At a seminar conducted by the Gallup Poll in Washington in November, Stephen Wayne, a professor of government at Georgetown University, argued that the post-Sept. 11 polls should not be read as a broad endorsement of federal activism. "I don't think there's been any sea change about attitudes toward the role of government in social issues or the economy," Wayne said.
"It's not so much trust in government but hope in government that is triumphing," added Bill Schneider, a polling expert and senior political analyst at CNN. The "dirty little secret" of polling, Schneider said, is that "people try to give the right answer" to questions asked by pollsters. After the terrorist attacks hit home, he said, the correct answer was an attitude he characterized as "defiant optimism." In the event of another large-scale terrorist attack, Schneider said, "public support [for government] could very quickly evaporate."
Airport Insecurity
"Today there is not much chance to create a new agency; almost every agency one can imagine already has been created," wrote political scientist James Q. Wilson in his 1989 book Bureaucracy. The events of Sept. 11 suddenly expanded the national imagination when it came to building new bureaucracies. And the first agency that resulted, the Transportation Security Administration, provides some ominous warning signs about future efforts to create bold and effective federal organizations.
The TSA flies in the face of recent thinking in both the private and public sectors about how to devise effective and well-managed organizations to tackle major problems. The best organizations set clear goals, are allowed the maximum of managerial flexibility in achieving them, and rigorously measure their performance along the way.
The airport security debate took place over a matter of a few weeks, with very little serious consideration of the management implications of what Congress was about to do. Exceptions were few: Sen. Fred Thompson, R-Tenn., successfully made the case for including a system of rewards and punishments for performance at the new agency. The Bush administration crafted a case for allowing the Transportation Department to determine the optimal way to provide baggage-screening services-whether through a public or private workforce, or a combination of the two. But then administration officials undercut their own effort by announcing that the President would support virtually any proposal Congress passed.
The bill Congress ultimately approved contained provisions that were designed not to give the agency the best shot at successfully managing its mission, but to temporarily reassure the flying public that it was safe to get on planes. The law not only mandated that screeners be federal employees (at least for the next few years), but required that they be United States citizens, speak English and have high school diplomas or equivalent training. TSA also was ordered to implement a system for screening not just carry-on bags, but all checked luggage as well, within 60 days.
It will be difficult to quickly hire a baggage screening force that meets the law's restrictions. At Dulles International Airport near Washington, for example, a large percentage of screeners in the private sector security workforce are not U.S. citizens. As for the checked-luggage deadline, Transportation and industry officials had to scramble to cobble together a system that barely met Congress's requirements.
In addition, it quickly became clear after the TSA was created that the fees established in the bill to fund the new security system would not be enough to cover all of the requirements in the law. That means the TSA is likely to be in the same unenviable position as almost every other federal agency: forced to battle for the resources and staff to fulfill a daunting mission.

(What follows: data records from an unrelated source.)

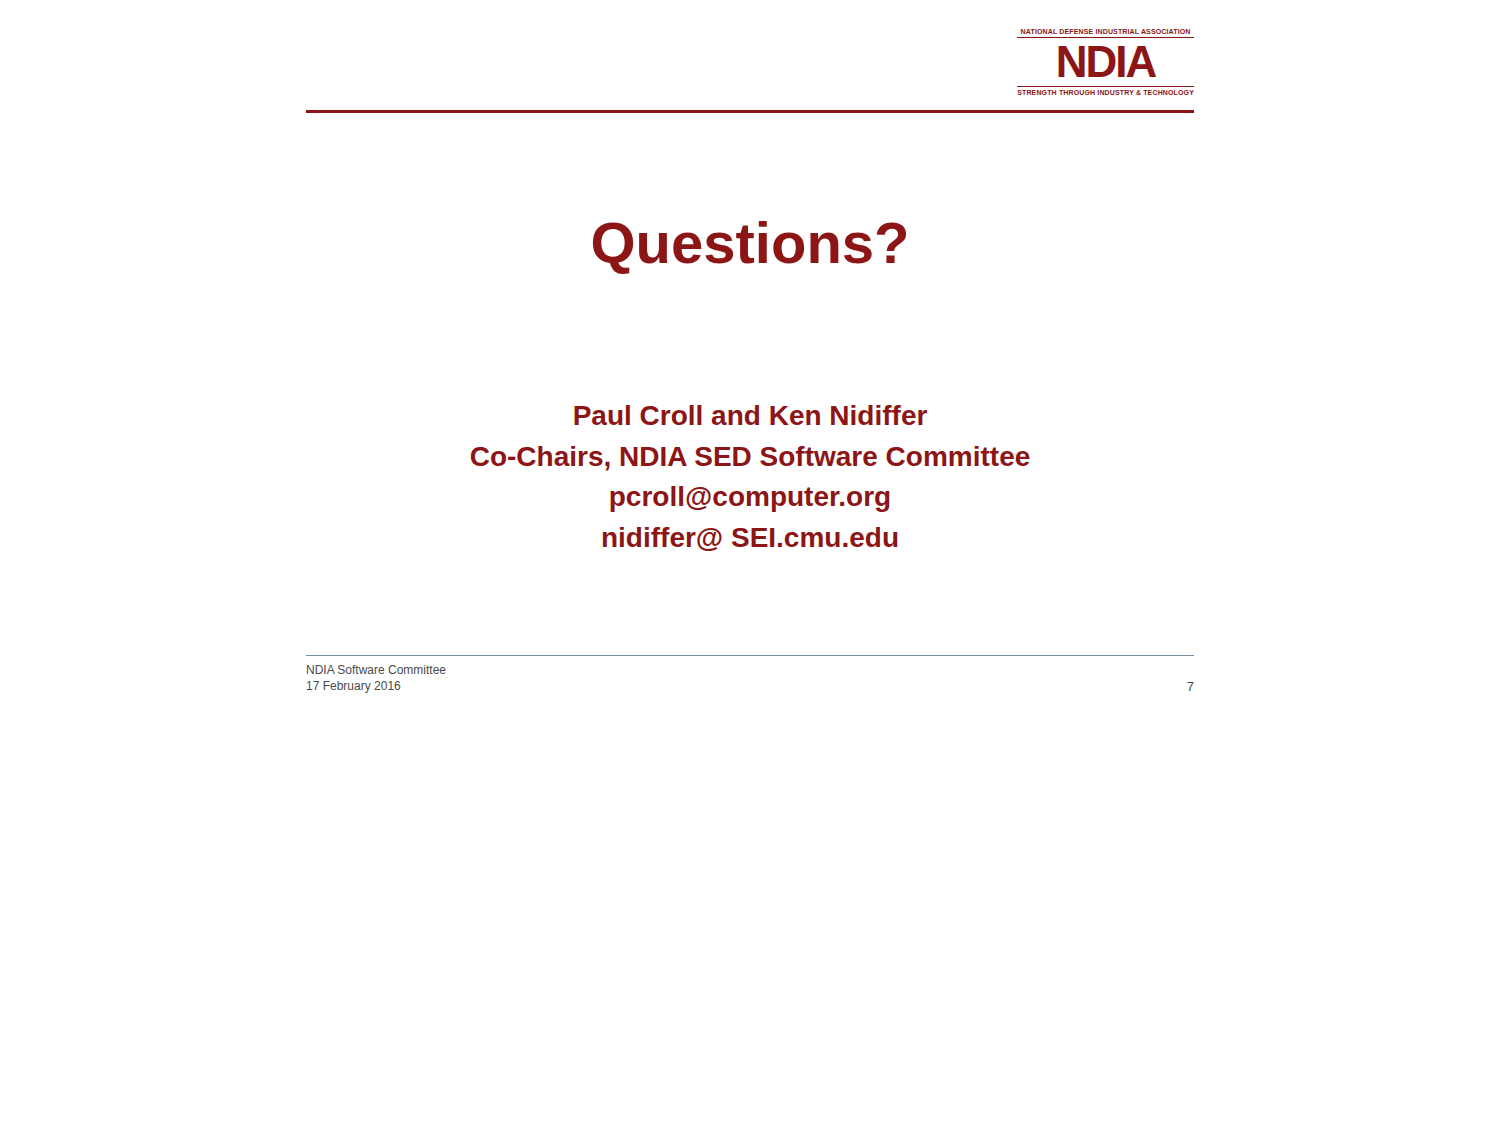NATIONAL DEFENSE INDUSTRIAL ASSOCIATION
NDIA
STRENGTH THROUGH INDUSTRY & TECHNOLOGY
Questions?
Paul Croll and Ken Nidiffer
Co-Chairs, NDIA SED Software Committee
pcroll@computer.org
nidiffer@ SEI.cmu.edu
NDIA Software Committee
17 February 2016
7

To make matters worse, contrary to popular belief, that mission is not purely to provide a law enforcement presence at airport security checkpoints. Shortly before Mineta named John Magaw, a federal law enforcement veteran, to head the TSA, he made it clear that the new chief would have to be concerned about customer satisfaction as well. Mineta set a goal of keeping the wait at checkpoints to 10 minutes. So the TSA will have the same problem the Federal Aviation Administration had when it was in charge of overseeing airport security: Trying to balance the concerns of the airlines and their passengers about keeping the system moving quickly against the need to provide effective security.
Suppose, God forbid, there's another terrorist attack involving an aircraft. We can expect congressional hearings on why TSA bureaucrats bungled the security job. Suppose on the other hand, there are no new terrorist incidents involving airplanes, yet the TSA continues to perform the law enforcement function set out for it by conducting far more thorough searches. Then we can expect hearings about why TSA bureaucrats are forcing passengers to wait in unnecessarily long lines.
The TSA, in fundamental ways, has been set up to fail. If it does, the latest chapter in the long history of American big government will not be a happy one.